Moment-integrated Bias-adjusted Spectral Method for Community Detection in Multi-layer Networks
提出一种自适应整合邻接矩阵一阶和二阶矩的谱方法,通过偏差调整和参数优化提升多层网络社区检测的鲁棒性,并在国际食品贸易网络中得到验证。
To detect the global community structure of multi-layer networks, individual layers might not provide sufficient information. It is of vital importance to effectively complement the information from the network data. In this paper, under the framework of multi-layer stochastic block model, a Spectral method with Moments integration and Bias Adjustment (SpecMBA) is proposed for community detection.
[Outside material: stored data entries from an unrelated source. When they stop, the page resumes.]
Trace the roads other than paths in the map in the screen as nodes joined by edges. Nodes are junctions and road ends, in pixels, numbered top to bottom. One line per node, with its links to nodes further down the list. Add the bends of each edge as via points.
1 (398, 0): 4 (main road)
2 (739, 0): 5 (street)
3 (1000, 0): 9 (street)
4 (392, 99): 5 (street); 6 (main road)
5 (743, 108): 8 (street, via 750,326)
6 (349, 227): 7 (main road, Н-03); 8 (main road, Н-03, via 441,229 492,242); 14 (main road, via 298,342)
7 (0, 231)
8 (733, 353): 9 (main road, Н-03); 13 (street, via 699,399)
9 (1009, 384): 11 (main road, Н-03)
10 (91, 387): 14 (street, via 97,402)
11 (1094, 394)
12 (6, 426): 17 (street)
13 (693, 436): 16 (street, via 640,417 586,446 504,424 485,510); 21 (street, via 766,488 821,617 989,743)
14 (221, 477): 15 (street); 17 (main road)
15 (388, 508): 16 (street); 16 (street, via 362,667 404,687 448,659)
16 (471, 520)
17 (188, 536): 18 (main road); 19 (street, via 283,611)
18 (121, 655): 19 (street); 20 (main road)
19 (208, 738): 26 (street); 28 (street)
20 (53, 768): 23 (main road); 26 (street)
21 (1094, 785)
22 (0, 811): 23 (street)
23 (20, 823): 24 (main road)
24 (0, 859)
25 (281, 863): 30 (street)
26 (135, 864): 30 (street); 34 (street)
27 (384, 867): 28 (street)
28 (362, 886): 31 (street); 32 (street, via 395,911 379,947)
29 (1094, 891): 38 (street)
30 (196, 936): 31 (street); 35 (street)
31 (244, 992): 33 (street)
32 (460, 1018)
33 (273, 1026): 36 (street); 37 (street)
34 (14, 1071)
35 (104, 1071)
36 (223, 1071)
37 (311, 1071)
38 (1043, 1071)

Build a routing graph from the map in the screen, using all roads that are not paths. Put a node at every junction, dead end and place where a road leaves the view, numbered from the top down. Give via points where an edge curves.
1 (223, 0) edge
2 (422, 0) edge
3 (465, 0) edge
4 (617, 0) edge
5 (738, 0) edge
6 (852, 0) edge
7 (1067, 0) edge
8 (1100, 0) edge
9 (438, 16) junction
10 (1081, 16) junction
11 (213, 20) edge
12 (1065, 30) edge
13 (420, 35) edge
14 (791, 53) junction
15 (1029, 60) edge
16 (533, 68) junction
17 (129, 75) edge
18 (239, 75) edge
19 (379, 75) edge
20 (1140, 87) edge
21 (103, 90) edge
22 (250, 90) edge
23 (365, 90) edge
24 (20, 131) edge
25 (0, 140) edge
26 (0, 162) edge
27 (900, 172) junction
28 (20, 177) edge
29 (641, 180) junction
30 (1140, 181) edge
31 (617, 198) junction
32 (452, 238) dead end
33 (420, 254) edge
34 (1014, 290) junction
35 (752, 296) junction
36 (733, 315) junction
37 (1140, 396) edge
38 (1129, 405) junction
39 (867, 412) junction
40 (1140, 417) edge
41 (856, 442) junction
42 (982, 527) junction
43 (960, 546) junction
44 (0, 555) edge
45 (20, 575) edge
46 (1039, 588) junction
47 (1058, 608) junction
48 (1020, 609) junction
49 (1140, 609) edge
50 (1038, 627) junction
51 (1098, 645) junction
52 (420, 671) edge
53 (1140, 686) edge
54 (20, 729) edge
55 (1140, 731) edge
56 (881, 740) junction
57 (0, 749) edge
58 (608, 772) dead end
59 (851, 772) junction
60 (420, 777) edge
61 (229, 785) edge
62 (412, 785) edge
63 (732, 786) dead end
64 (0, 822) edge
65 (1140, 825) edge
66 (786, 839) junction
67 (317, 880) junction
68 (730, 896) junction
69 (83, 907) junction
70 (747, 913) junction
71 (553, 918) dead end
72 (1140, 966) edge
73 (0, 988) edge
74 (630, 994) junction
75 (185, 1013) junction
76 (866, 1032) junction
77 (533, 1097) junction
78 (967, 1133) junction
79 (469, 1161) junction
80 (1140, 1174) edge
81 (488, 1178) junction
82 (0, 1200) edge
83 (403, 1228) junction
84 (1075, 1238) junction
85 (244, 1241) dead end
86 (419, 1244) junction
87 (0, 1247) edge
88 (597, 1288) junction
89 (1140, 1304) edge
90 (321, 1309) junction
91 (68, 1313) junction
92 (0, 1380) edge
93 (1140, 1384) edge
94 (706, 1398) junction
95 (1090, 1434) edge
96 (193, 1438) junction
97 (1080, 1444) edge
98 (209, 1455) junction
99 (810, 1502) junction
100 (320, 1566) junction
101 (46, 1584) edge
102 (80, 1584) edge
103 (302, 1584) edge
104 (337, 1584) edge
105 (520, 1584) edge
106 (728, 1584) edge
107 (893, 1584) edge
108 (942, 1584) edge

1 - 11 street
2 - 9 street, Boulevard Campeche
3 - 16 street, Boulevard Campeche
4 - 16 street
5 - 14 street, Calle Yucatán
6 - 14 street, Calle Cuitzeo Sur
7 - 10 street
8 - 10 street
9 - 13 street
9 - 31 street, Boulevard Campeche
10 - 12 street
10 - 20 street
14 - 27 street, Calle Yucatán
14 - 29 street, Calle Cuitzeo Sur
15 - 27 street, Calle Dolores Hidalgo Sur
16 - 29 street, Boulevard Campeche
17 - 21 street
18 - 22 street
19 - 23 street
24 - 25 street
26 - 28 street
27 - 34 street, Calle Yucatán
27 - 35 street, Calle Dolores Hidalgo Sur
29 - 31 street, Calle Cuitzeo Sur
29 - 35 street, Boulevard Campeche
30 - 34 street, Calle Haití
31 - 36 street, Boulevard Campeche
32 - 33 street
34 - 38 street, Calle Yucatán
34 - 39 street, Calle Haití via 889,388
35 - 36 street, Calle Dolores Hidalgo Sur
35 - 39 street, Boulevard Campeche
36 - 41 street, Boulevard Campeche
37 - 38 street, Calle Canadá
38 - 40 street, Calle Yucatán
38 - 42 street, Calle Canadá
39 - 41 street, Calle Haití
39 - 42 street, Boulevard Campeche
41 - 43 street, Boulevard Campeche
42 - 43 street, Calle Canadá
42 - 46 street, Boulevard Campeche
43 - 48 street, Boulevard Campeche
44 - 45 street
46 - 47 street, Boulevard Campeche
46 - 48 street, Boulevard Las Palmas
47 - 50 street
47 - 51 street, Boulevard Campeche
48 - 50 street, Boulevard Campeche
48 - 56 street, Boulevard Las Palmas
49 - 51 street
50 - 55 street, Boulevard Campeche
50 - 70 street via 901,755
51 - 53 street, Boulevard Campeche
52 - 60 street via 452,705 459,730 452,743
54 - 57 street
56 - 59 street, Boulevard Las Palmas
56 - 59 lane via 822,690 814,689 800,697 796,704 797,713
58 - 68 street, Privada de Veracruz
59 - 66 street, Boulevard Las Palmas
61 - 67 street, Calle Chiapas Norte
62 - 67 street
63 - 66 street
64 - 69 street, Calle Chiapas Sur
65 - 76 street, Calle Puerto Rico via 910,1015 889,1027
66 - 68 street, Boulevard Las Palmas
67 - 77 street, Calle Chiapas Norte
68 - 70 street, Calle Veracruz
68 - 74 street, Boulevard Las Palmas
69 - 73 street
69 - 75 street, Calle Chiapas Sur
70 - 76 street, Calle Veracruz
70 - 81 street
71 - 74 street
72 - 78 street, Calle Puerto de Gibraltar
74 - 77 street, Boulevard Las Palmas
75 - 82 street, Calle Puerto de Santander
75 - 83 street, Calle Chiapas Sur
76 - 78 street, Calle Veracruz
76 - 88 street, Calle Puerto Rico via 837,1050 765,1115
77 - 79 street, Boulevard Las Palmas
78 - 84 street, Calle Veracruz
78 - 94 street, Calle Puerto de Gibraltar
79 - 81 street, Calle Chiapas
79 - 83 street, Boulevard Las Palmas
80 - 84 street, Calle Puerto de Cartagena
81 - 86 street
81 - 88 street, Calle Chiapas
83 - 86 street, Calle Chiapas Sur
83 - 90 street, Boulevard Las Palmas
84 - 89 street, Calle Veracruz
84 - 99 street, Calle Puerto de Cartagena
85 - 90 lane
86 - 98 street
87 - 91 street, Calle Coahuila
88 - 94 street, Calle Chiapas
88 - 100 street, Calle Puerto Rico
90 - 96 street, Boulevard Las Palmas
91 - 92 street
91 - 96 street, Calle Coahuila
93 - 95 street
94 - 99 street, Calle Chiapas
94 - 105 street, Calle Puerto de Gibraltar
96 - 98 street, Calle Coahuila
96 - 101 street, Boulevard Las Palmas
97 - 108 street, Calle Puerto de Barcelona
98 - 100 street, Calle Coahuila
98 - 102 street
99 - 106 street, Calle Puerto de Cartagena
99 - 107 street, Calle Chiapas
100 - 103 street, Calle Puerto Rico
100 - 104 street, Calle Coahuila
The key distinguishing feature of SpecMBA is the adaptive integration of both the first and second moments of adjacency matrices with a hyperparameter α∈[−1,∞), which overcomes the limitations of fixed-form aggregation. Furthermore, SpecMBA adjusts for the bias caused by noise heteroskedasticity to mitigate signal distortion. In addition, a data-driven likelihood-based approach is proposed to select the optimal α. This adaptive aggregation ensures robust and competitive performance across diverse scenarios, which has been confirmed in the numerical studies. Under mild conditions, the community detection consistency for SpecMBA is established. The application on the international food trading network reveals interesting findings.